The principal of research firm CoreData said the trend among advisers to outsource to discretionary fund managers since the retail distribution review meant there was increasing pressure on discretionary fund managers to take a tough line on underlying performance.
A poll of 100 discretionary fund managers carried out by CoreData found the average discretionary fund manager would tolerate 10 months of underperformance before replacing a manager, while 50 per cent said they would ring the changes after just six months.
Performance closely followed “perceived trustworthiness” as the most sought-after traits in a fund manager, cited by 89 per cent and 92 per cent of the discretionary fund managers respectively.

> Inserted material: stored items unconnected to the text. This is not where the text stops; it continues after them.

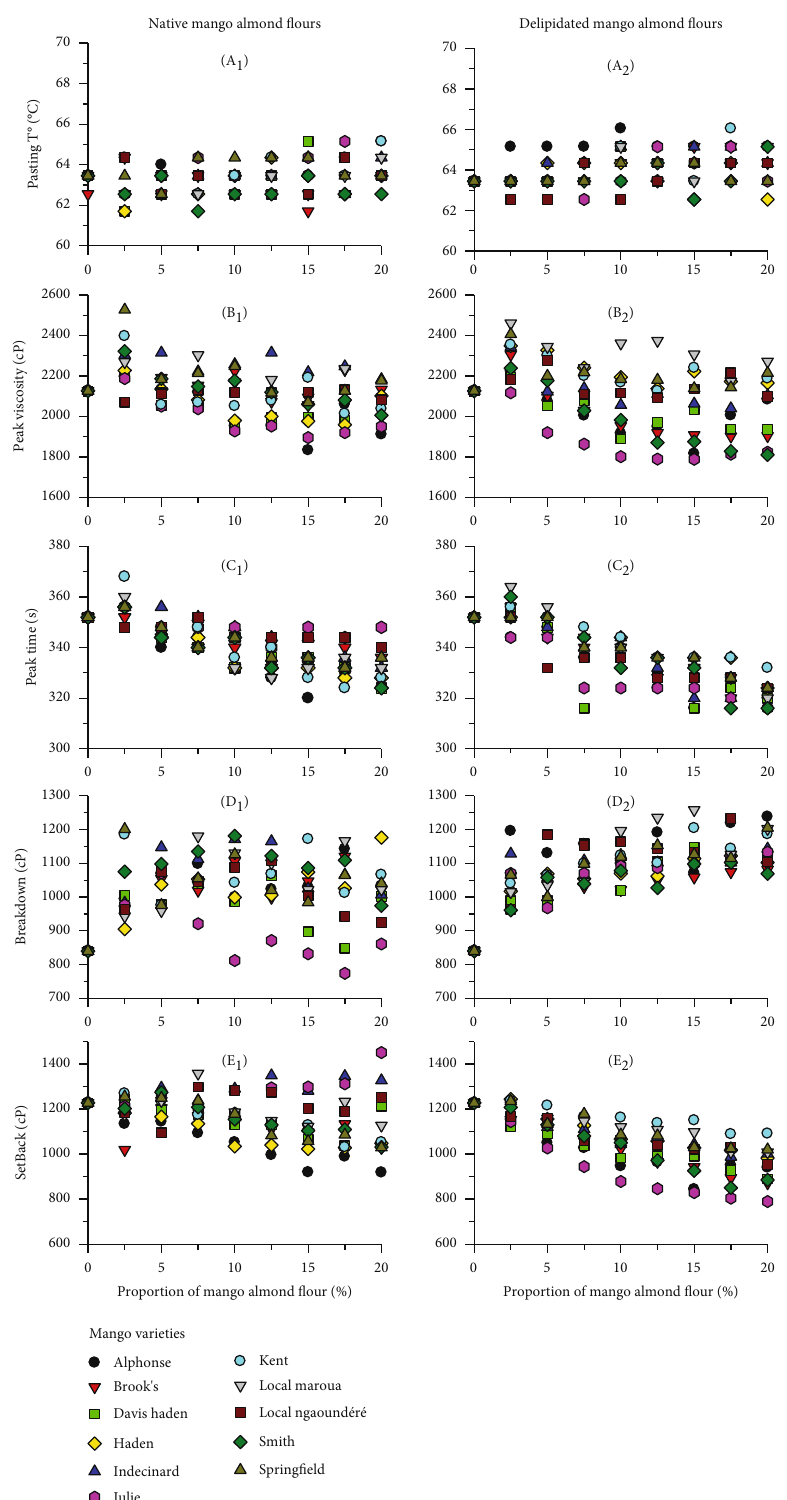
Figure 2: Pasting behavior of wheat fl our partially substituted with mango almond fl ours from di ff erent mango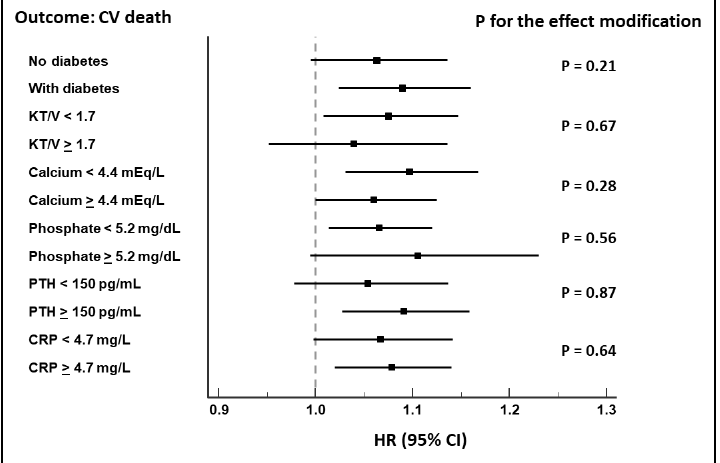
Figure 4. Cox regression analysis showing no effect modification of the considered variables on the association between diastolic changes and CV death.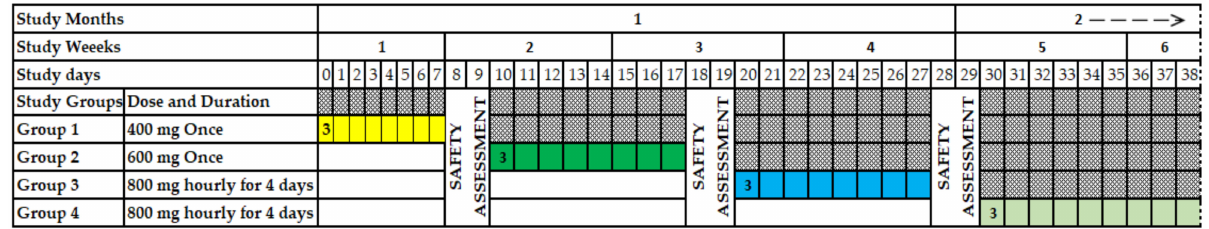
Figure 1. Study design. The yellow color presents the safety assessment days for group 1; the green color presents the safety assessment days for group 2; the light blue color presents the safety assessment days for group 3; and the light green color presents the safety assessment days for group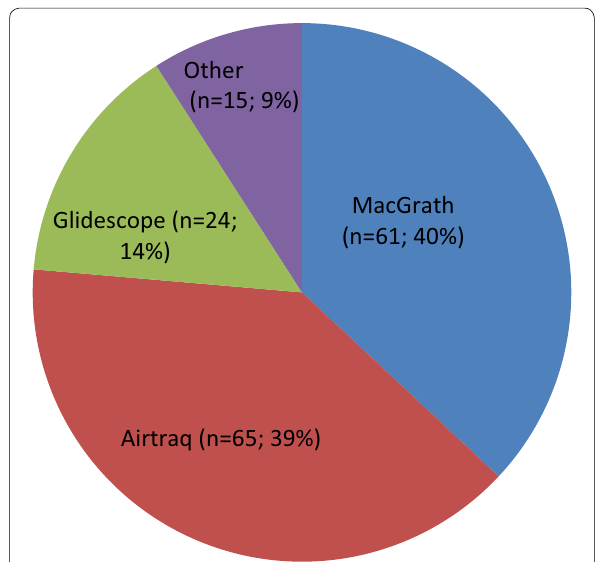
Fig. 3 Distribution of videolaryngoscope models available in 138 of the 180 surveyed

The survey also revealed that 30 per cent said the most important factor when selecting a fund manager was track record.
Mr Phillips said: “This research shows that despite the increasing focus on costs, discretionary fund managers still view a manager’s track record as the key factor in selection.
“However the honeymoon period is a short one, with discretionary fund managers displaying their ruthless streak by not tolerating any prolonged period of underperformance.”
He added that the figures also revealed there was added pressure on fund managers whose style was out of fashion as discretionary fund managers were unlikely to give them the time to come back into favour and make up for any potential losses.
Stuart Fowler, founder of London-based financial planner and wealth manager Fowler Drew, said: “This is ridiculous as it’s extremely difficult to derive any significant information from performance alone, even over a number of years.
“When you read that discretionary fund managers must give clients appropriate benchmarks to evaluate performance, it’s rubbish. It assumes you can do it by industry comparison, but you need extraordinary level of research to draw sensible conclusions.”